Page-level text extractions

::::::::

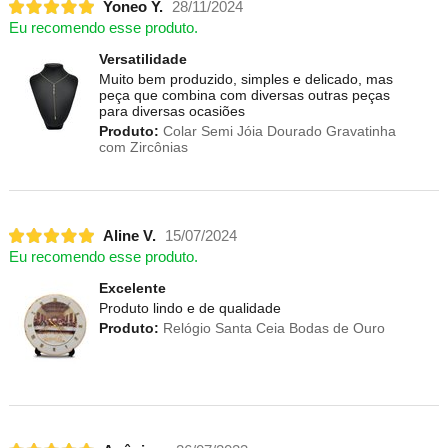
Yoneo Y.
28/11/2024
Eu recomendo esse produto.
Versatilidade
Muito bem produzido, simples e delicado, mas
peça que combina com diversas outras peças
para diversas ocasiões
Produto:
Colar Semi Jóia Dourado Gravatinha
com Zircônias
Aline V.
15/07/2024
Eu recomendo esse produto.
Excelente
Produto lindo e de qualidade
Produto:
Relógio Santa Ceia Bodas de Ouro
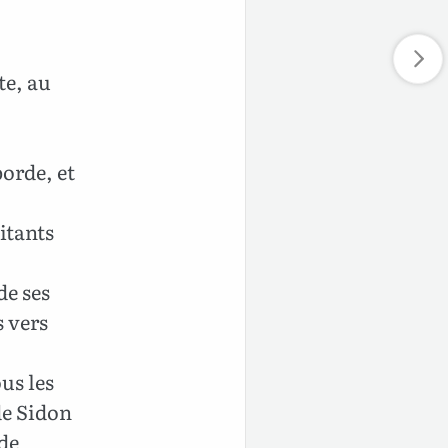
te, au
orde, et
itants
de ses
s vers
us les
de Sidon
 de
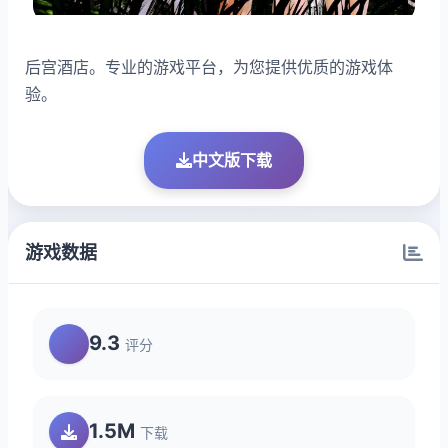
后宫酒店。专业的游戏平台，为您提供优质的游戏体
验。
中文版下载
游戏数据
9.3
评分
1.5M
下载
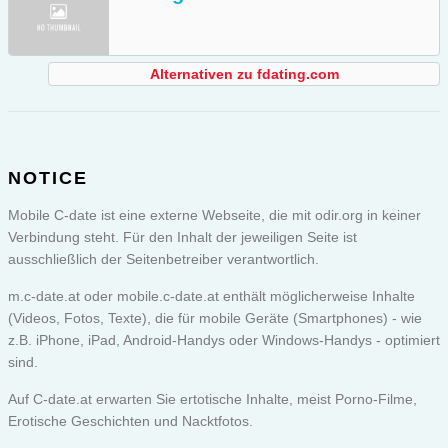
Alternativen zu fdating.com
NOTICE
Mobile C-date ist eine externe Webseite, die mit odir.org in keiner
Verbindung steht. Für den Inhalt der jeweiligen Seite ist
ausschließlich der Seitenbetreiber verantwortlich.
m.c-date.at oder
mobile.c-date.at
enthält möglicherweise Inhalte
(Videos, Fotos, Texte), die für mobile Geräte (Smartphones) - wie
z.B. iPhone, iPad, Android-Handys oder Windows-Handys - optimiert
sind.
Auf C-date.at erwarten Sie ertotische Inhalte, meist Porno-Filme,
Erotische Geschichten und Nacktfotos.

::::::::

→ Task to complete
Give every line of text in the listing as a Markdown table with the columns Row and Line. Leave out blank lines and the pictures.

→ Written response
| Row | Line |
|---|---|
| 1 | Yoneo Y. |
| 2 | 28/11/2024 |
| 3 | Eu recomendo esse produto. |
| 4 | Versatilidade |
| 5 | Muito bem produzido, simples e delicado, mas |
| 6 | peça que combina com diversas outras peças |
| 7 | para diversas ocasiões |
| 8 | Produto: |
| 9 | Colar Semi Jóia Dourado Gravatinha |
| 10 | com Zircônias |
| 11 | Aline V. |
| 12 | 15/07/2024 |
| 13 | Eu recomendo esse produto. |
| 14 | Excelente |
| 15 | Produto lindo e de qualidade |
| 16 | Produto: |
| 17 | Relógio Santa Ceia Bodas de Ouro |
| 18 | te, au |
| 19 | orde, et |
| 20 | itants |
| 21 | de ses |
| 22 | s vers |
| 23 | us les |
| 24 | de Sidon |
| 25 |  de |
| 26 | 后宫酒店。专业的游戏平台，为您提供优质的游戏体 |
| 27 | 验。 |
| 28 | 中文版下载 |
| 29 | 游戏数据 |
| 30 | 9.3 |
| 31 | 评分 |
| 32 | 1.5M |
| 33 | 下载 |
| 34 | Alternativen zu fdating.com |
| 35 | NOTICE |
| 36 | Mobile C-date ist eine externe Webseite, die mit odir.org in keiner |
| 37 | Verbindung steht. Für den Inhalt der jeweiligen Seite ist |
| 38 | ausschließlich der Seitenbetreiber verantwortlich. |
| 39 | m.c-date.at oder |
| 40 | mobile.c-date.at |
| 41 | enthält möglicherweise Inhalte |
| 42 | (Videos, Fotos, Texte), die für mobile Geräte (Smartphones) - wie |
| 43 | z.B. iPhone, iPad, Android-Handys oder Windows-Handys - optimiert |
| 44 | sind. |
| 45 | Auf C-date.at erwarten Sie ertotische Inhalte, meist Porno-Filme, |
| 46 | Erotische Geschichten und Nacktfotos. |